The coverage and site count is ramping up significantly in Phase II, he said. The company stated last year that its second phase would cover the entire New York metro area of about 15 million people by early 2023.

Notable history 

The company ties its roots back to the company, also called NextWave, made notable for its years-long legal fight over spectrum licenses the U.S. government seized when NextWave was under bankruptcy protection. NextWave won its case at the U.S. Supreme Court in 2008.

NextWave did not get its 2.5 GHz spectrum in last year’s FCC auction. Its holdings go back many years, predating the auction. The company holds significant amounts of spectrum in New York, Philadelphia, San Francisco, Las Vegas and the Los Angeles areas.

With Phase I complete, it’s expanding the New York network and beginning the build process in the San Francisco and Philadelphia markets as part of Phase II, Dooley said.

The build in Phase I is a macro overlay of 4G LTE, as it will be the basis of the initial Phase II expansion in New York, he said. In the current 3GPP standard for Band 41, LTE allows NextWave to use smaller channels alongside its broadband channels, he explained. “These have much higher dynamic range, allowing us to meet critical service reliability requirements for customers, even in dense urban environments,” he told Fierce via email.

“Facility-based (small cell) services going into customer facilities are now 5G NR on some of our channels,” he said. “The system will ultimately be 5G NR everywhere as the standard and equipment availability evolves.”

Conventional RAN 

He also gave a shoutout to Airspan, saying it’s been a great partner for this type of build and provided the kind of support and attention that a larger vendor wouldn’t be able to give. In fact, that’s why they were able to complete Phase I in record time, he said. NextWave also likes the ability to influence the next-generation product line so that it better meets its customer requirements.

NextWave is using a conventional RAN architecture, “but we are excited by the open RAN potential. I think the direction that open RAN is going makes a lot of sense for private networks,” he said.

The company isn’t naming names when it comes to customers but it’s working with large anchor customers in the tech sector, with hopes of making public announcements in the near term. As they build out, there will be opportunities to accommodate smaller customers, he said. 

As for reports about private wireless not talking off as quickly as some predicted, he said NextWave isn’t seeing any slowing. “I think the difference here is that we can offer a true private network, with dedicated spectrum and an existing overlay network,” he said. “This allows for security and performance guarantees that the conventional carrier offering cannot. Band 41 further accelerates our ability to provide service, since the consumer and industrial device ecosystem is near-universal.”

The conventional carriers can generally only offer slicing or perhaps CBRS small cell solutions, which is a different proposition and it doesn’t meet the requirements that NextWave is fulfilling in its part of the market, he said. “If we have a market issue, it is that we cannot accommodate all of the present opportunities and still meet our strict performance commitments,” he added.

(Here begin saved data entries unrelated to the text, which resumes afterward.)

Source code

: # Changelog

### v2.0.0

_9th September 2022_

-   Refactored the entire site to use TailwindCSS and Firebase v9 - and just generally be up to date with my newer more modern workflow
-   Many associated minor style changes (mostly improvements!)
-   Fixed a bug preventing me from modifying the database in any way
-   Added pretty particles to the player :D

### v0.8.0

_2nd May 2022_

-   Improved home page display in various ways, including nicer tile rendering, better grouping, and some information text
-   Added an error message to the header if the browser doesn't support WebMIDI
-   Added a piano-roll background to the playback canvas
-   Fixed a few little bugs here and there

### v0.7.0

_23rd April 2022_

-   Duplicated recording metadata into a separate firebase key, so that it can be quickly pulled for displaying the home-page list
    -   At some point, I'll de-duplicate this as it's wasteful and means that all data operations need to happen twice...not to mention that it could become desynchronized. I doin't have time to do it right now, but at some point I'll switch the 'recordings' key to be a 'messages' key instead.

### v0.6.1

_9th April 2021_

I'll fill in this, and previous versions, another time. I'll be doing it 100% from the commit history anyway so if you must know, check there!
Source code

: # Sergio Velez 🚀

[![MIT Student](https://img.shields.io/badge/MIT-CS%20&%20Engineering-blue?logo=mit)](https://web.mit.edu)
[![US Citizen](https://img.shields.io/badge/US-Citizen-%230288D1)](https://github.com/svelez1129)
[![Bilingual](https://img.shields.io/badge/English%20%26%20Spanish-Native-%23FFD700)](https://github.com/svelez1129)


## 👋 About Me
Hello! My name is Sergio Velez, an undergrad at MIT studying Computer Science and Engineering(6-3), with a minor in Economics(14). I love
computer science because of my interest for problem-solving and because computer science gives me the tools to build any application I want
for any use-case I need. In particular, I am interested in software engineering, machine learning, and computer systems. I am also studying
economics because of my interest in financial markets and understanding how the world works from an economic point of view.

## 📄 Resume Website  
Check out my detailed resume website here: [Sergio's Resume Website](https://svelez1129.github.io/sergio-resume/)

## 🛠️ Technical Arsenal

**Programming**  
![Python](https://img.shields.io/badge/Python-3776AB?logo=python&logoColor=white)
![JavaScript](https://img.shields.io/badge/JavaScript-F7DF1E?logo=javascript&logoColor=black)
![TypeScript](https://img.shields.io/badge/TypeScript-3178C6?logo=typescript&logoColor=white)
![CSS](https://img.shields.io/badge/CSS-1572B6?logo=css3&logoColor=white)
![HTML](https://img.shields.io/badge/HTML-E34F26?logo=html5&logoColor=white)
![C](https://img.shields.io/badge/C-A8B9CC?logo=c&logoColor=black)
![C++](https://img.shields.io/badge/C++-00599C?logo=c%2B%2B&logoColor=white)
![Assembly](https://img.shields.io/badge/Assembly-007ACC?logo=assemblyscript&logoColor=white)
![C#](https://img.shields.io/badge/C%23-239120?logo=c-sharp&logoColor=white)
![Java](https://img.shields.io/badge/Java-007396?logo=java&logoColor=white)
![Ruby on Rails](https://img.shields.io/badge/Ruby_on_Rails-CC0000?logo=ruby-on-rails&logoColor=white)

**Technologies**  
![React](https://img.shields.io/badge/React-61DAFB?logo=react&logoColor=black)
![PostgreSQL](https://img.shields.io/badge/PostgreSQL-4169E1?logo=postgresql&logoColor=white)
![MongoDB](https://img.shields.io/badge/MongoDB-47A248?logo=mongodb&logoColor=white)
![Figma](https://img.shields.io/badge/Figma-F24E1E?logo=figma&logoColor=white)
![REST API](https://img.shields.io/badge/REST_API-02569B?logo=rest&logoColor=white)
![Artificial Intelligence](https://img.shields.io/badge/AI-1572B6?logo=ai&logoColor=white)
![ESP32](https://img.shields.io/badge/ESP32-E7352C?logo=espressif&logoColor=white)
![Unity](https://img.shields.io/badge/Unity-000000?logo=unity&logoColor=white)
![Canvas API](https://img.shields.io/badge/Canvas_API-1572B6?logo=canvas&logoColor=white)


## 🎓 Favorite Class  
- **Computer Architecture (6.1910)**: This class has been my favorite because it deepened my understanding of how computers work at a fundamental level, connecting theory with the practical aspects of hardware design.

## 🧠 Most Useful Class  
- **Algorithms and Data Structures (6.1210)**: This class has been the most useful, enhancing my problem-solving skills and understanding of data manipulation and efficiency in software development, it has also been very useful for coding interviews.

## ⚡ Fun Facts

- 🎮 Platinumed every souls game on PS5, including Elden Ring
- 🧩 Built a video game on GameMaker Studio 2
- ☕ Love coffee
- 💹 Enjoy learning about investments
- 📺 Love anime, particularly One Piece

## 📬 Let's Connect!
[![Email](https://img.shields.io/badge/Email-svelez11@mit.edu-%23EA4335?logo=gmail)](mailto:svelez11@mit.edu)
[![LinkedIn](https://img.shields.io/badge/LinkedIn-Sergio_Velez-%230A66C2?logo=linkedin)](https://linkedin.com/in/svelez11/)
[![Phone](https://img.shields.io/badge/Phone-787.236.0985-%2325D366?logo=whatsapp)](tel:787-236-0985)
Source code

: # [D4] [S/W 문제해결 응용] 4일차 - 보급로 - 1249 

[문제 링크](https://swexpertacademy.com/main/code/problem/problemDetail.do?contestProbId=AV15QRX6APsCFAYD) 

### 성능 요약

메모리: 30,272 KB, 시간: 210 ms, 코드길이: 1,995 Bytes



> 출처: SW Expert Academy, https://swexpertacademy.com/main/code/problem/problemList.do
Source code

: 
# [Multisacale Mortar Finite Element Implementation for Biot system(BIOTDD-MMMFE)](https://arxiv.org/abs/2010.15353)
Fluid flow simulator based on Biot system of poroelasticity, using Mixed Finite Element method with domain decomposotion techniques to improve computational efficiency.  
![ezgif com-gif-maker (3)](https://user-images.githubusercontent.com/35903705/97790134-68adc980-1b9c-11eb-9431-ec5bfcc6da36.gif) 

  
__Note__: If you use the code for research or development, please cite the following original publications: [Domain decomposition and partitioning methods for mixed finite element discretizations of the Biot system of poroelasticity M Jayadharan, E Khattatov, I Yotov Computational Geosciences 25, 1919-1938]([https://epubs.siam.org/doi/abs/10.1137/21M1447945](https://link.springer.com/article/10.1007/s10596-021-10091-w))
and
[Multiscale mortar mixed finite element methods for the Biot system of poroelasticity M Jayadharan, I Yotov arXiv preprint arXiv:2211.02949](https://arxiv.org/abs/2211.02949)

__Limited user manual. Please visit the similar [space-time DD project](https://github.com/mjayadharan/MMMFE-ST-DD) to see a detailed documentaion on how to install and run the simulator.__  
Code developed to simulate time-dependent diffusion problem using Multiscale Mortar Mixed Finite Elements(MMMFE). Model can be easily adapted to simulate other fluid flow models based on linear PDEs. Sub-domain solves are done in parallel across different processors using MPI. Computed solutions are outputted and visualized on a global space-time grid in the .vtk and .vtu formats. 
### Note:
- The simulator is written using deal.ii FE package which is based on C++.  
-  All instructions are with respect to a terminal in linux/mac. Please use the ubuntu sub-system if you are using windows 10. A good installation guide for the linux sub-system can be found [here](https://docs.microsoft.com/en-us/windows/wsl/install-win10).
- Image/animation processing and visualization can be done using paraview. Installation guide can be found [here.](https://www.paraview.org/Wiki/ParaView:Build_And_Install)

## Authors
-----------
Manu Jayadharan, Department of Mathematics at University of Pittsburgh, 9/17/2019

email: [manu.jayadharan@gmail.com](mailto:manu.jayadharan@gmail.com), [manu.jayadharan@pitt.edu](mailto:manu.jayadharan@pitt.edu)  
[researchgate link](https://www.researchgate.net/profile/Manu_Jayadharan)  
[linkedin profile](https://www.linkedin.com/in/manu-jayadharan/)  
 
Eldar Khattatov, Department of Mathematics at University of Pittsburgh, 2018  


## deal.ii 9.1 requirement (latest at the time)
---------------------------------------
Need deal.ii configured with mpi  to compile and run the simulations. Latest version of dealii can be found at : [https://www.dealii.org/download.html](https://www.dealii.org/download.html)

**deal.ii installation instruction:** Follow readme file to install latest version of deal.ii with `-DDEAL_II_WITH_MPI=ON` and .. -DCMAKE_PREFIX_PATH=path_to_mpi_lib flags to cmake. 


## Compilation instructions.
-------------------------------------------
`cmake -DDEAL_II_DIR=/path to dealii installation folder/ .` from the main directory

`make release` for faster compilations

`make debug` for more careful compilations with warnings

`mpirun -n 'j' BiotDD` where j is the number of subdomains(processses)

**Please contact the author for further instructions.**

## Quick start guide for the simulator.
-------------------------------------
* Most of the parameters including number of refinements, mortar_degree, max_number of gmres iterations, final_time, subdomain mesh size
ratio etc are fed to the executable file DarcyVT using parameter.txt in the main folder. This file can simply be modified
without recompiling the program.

In a press release, NextWave said its New York Metro service is one of the first private networks to prioritize seamless transitions between in-facility 5G coverage and urban 4G+5G transportation channels. “This will allow private network users to maintain high levels of security and performance, even when they leave their facility, with the added value of this spectrum being supported by popular smartphones and other widely available mobile broadband devices,” the release states.

Dooley said that NextWave isn’t roaming onto T-Mobile, the carrier with the largest contingence of 2.5 GHz spectrum in the U.S. Rather, “our own wide-area network is the off-facility connectivity for current users/applications, and it covers essential corridors in the New York market,” he said. “When in areas not covered by our private overlay, users default to their conventional carrier capabilities.”